Bizarre legal battle over Charles Manson's body and estate begins in L.A. court

Bizarre legal battle over Charles Manson's body and estate begins in L.A. court
Charles Manson appears at a Los Angeles court on Dec. 11, 1969, for his arraignment. (Associated Press)

The fight over Charles Manson's body and property became more complicated after a hearing in a downtown Los Angeles courtroom Monday.

Saying that dispensing the killer's property and his remains were two different legal decisions, Probate Judge David J. Cowan told the killer's longtime pen pal and an attorney for Manson's grandson that a decision was weeks away.


Both men have to file paperwork on why they should receive Manson's body and in which county they believe that decision should be made. Attorneys for Kern County — where Manson died on Nov. 19 — are awaiting the decision since they have the killer's body on ice.

The judge's order Monday further delays the conclusion of the Manson saga.

Attorney Alan Davis, representing Manson's grandson, Jason Freeman, has until Friday to file a claim for Manson's remains, as well as arguments on the proper court venue.
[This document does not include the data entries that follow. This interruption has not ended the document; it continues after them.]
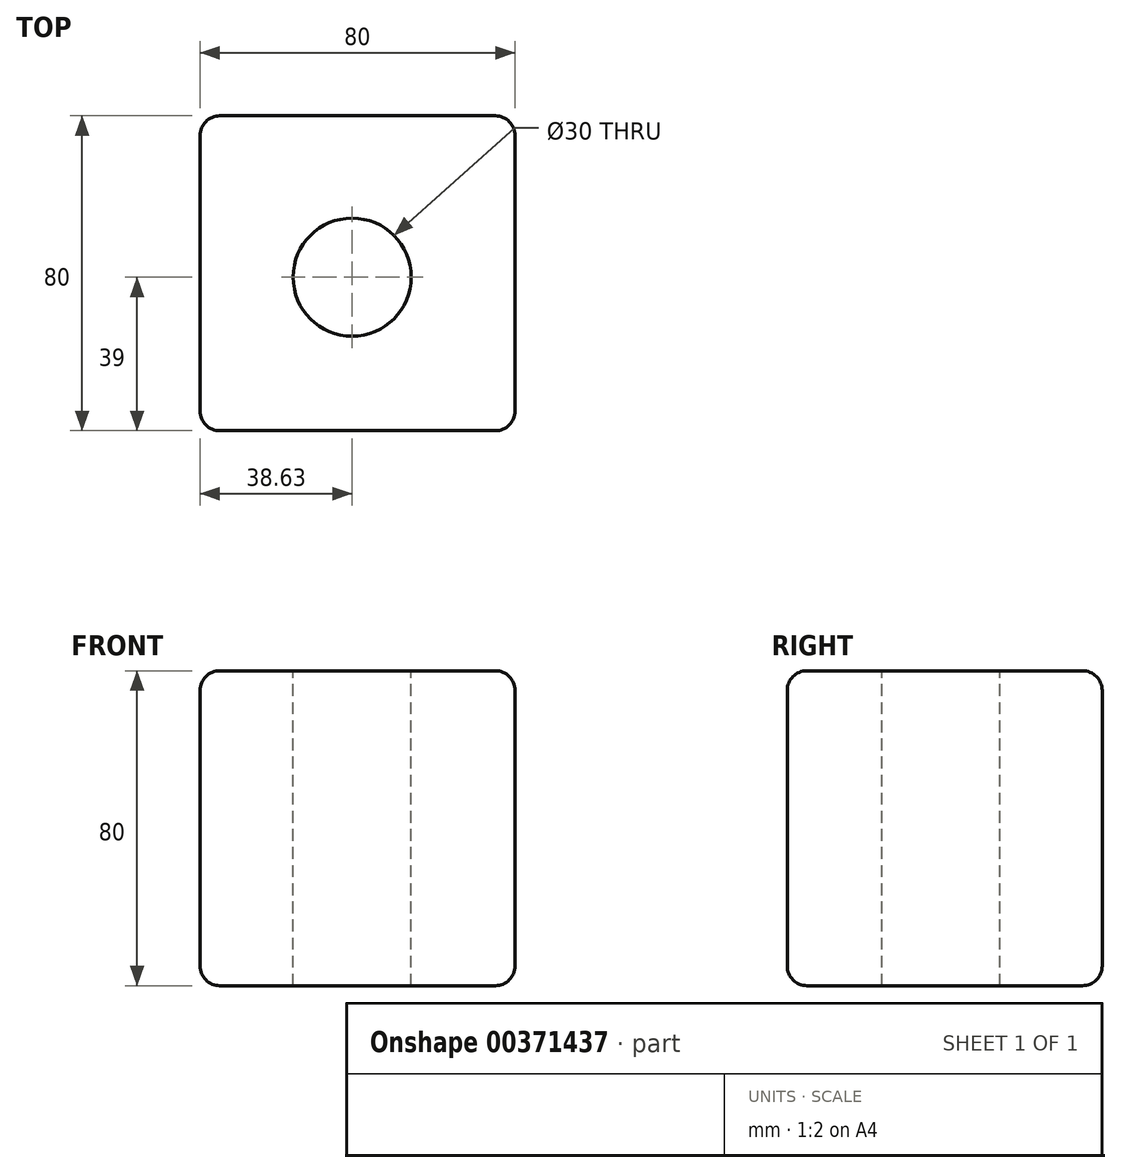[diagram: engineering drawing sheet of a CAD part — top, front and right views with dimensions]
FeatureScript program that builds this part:
annotation { "Feature Type Name" : "Feature", "Feature Type Description" : "" }
export const myFeature = defineFeature(function(context is Context, id is Id, definition is map)
    precondition{}
    {
        {
            var Q0;
            Q0=qCreatedBy(makeId("Top.planeOp"),FACE);
            var sketch = newSketch(context, id + "F0", { "sketchPlane" : qUnion([Q0])});
            skLineSegment(sketch, "E0.bottom", {"start": v(-38.63, 57.5) * mm, "end": v(41.37, 57.5) * mm});
            skLineSegment(sketch, "E0.top", {"start": v(-38.63, -22.5) * mm, "end": v(41.37, -22.5) * mm});
            skLineSegment(sketch, "E0.left", {"start": v(-38.63, 57.5) * mm, "end": v(-38.63, -22.5) * mm});
            skLineSegment(sketch, "E0.right", {"start": v(41.37, 57.5) * mm, "end": v(41.37, -22.5) * mm});
            skSolve(sketch);
        }
        {
            var Q0;
            Q0=makeQuery(id+"F0.imprint","IMPRINT",FACE,{"disambiguationData":[TD([[makeQuery(id+"F0.imprint","IMPRINT",EDGE,{"derivedFrom":sQuery(id+"F0.wireOp",EDGE,"E0.bottom")}),-1.0]])]});
            extrude(context, id + "F1", {"entities" : qUnion([Q0]), "depth" : 80 * mm});
        }
        {
            var Q0;
            Q0=makeQuery(id+"F1.opExtrude","CAP_FACE",FACE,{"disambiguationData":[OSD([sQuery(id+"F0.wireOp",EDGE,"E0.bottom"),sQuery(id+"F0.wireOp",EDGE,"E0.top"),sQuery(id+"F0.wireOp",EDGE,"E0.left"),sQuery(id+"F0.wireOp",EDGE,"E0.right")])],"isStart":false});
            var sketch = newSketch(context, id + "F2", { "sketchPlane" : qUnion([Q0])});
            skCircle(sketch, "E1", {"center": v(0, 16.5) * mm, "radius": 15 * mm});
            skSolve(sketch);
        }
        {
            var Q0;
            Q0=makeQuery(id+"F2.imprint","IMPRINT",FACE,{"disambiguationData":[TD([[makeQuery(id+"F2.imprint","IMPRINT",EDGE,{"derivedFrom":sQuery(id+"F2.wireOp",EDGE,"E1")}),1.0]])]});
            extrude(context, id + "F3", {"entities" : qUnion([Q0]), "operationType" : NewBodyOperationType.REMOVE, "endBound" : BoundingType.THROUGH_ALL, "oppositeDirection" : true, "depth" : 25 * mm});
        }
        {
            var Q0;
            Q0=makeQuery(id+"F1.opExtrude","CAP_EDGE",EDGE,{"disambiguationData":[OSD([sQuery(id+"F0.wireOp",EDGE,"E0.bottom")])],"isStart":false});
            var Q1;
            Q1=makeQuery(id+"F1.opExtrude","CAP_EDGE",EDGE,{"disambiguationData":[OSD([sQuery(id+"F0.wireOp",EDGE,"E0.top")])],"isStart":false});
            var Q2;
            Q2=makeQuery(id+"F1.opExtrude","CAP_EDGE",EDGE,{"disambiguationData":[OSD([sQuery(id+"F0.wireOp",EDGE,"E0.left")])],"isStart":false});
            var Q3;
            Q3=makeQuery(id+"F1.opExtrude","CAP_EDGE",EDGE,{"disambiguationData":[OSD([sQuery(id+"F0.wireOp",EDGE,"E0.right")])],"isStart":false});
            var Q4;
            Q4=makeQuery(id+"F1.opExtrude","SWEPT_EDGE",EDGE,{"disambiguationData":[OSD([sQuery(id+"F0.wireOp",EDGE,"E0.bottom"),sQuery(id+"F0.wireOp",EDGE,"E0.right")])]});
            var Q5;
            Q5=makeQuery(id+"F1.opExtrude","SWEPT_EDGE",EDGE,{"disambiguationData":[OSD([sQuery(id+"F0.wireOp",EDGE,"E0.top"),sQuery(id+"F0.wireOp",EDGE,"E0.right")])]});
            var Q6;
            Q6=makeQuery(id+"F1.opExtrude","CAP_EDGE",EDGE,{"disambiguationData":[OSD([sQuery(id+"F0.wireOp",EDGE,"E0.right")])],"isStart":true});
            var Q7;
            Q7=makeQuery(id+"F1.opExtrude","SWEPT_EDGE",EDGE,{"disambiguationData":[OSD([sQuery(id+"F0.wireOp",EDGE,"E0.bottom"),sQuery(id+"F0.wireOp",EDGE,"E0.left")])]});
            var Q8;
            Q8=makeQuery(id+"F1.opExtrude","CAP_EDGE",EDGE,{"disambiguationData":[OSD([sQuery(id+"F0.wireOp",EDGE,"E0.left")])],"isStart":true});
            var Q9;
            Q9=makeQuery(id+"F1.opExtrude","SWEPT_EDGE",EDGE,{"disambiguationData":[OSD([sQuery(id+"F0.wireOp",EDGE,"E0.top"),sQuery(id+"F0.wireOp",EDGE,"E0.left")])]});
            var Q10;
            Q10=makeQuery(id+"F1.opExtrude","SWEPT_FACE",FACE,{"disambiguationData":[OSD([sQuery(id+"F0.wireOp",EDGE,"E0.bottom")])]});
            var Q11;
            Q11=makeQuery(id+"F1.opExtrude","CAP_EDGE",EDGE,{"disambiguationData":[OSD([sQuery(id+"F0.wireOp",EDGE,"E0.top")])],"isStart":true});
            fillet(context, id + "F4", {"entities" : qUnion([Q0, Q1, Q2, Q3, Q4, Q5, Q6, Q7, Q8, Q9, Q10, Q11]), "radius" : 5 * mm, "tangentPropagation" : true, "allowEdgeOverflow" : false});
        }
    });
Michael Channels, a pen pal of Manson's for 30 years who says he has a last will and testament from the killer, has to respond to Davis' filing by Jan. 19.

A judge will then decide Jan. 26 where the respective cases should be heard.

Kern County said it wasn't sure how to decide that because Manson lived in Los Angeles County before he was arrested and in Kings County when he was behind bars. State code says those decisions are made in the county where the decedent "domiciled," or lived, and they're not sure if that means before he was in prison or after.

With these legal intricacies in mind, the judge Monday told Channels that he should hire a lawyer to help.

"I called 50 of them," Channels replied. "Half of them hung up on me, the other half laughed."

Channels said his relationship with Manson blossomed some 30 years ago out of morbid curiosity that led to him to first write the killer. About 15 years ago, he claims, Manson sent him a last will and testament awarding him everything.

In his spare time, he also operates the website, an online museum of the killer's photos, writings and stories. There used to be recordings of phone conversations between Channels and Manson on there, but Channels said he took them down after Manson died.

A note under the "canteen" section of the site said that it was under construction as it developed payment options to purchase "limited editions" and "hard to find" items of the Manson family. It was not immediately clear how long that note had been on the site.

Manson was the mastermind of the gory rampage that claimed the life of pregnant actress Sharon Tate and six others during two August nights in Los Angeles in 1969. The killings both terrified and fascinated the nation.

Freeman, the killer's grandson in Florida, said if he received Manson's remains, he would cremate them and spread them secretly so the location couldn't be turned into a morbid tourist destination. Channels said he would do something similar and had no plans for the killer's remaining property.

At least two other people are poised to enter the fray as well — a man in Santa Monica claims to have another final will and testament from Manson and the man's colleague claims to be Manson's biological son. But neither had filed court documents for their claims as of Monday.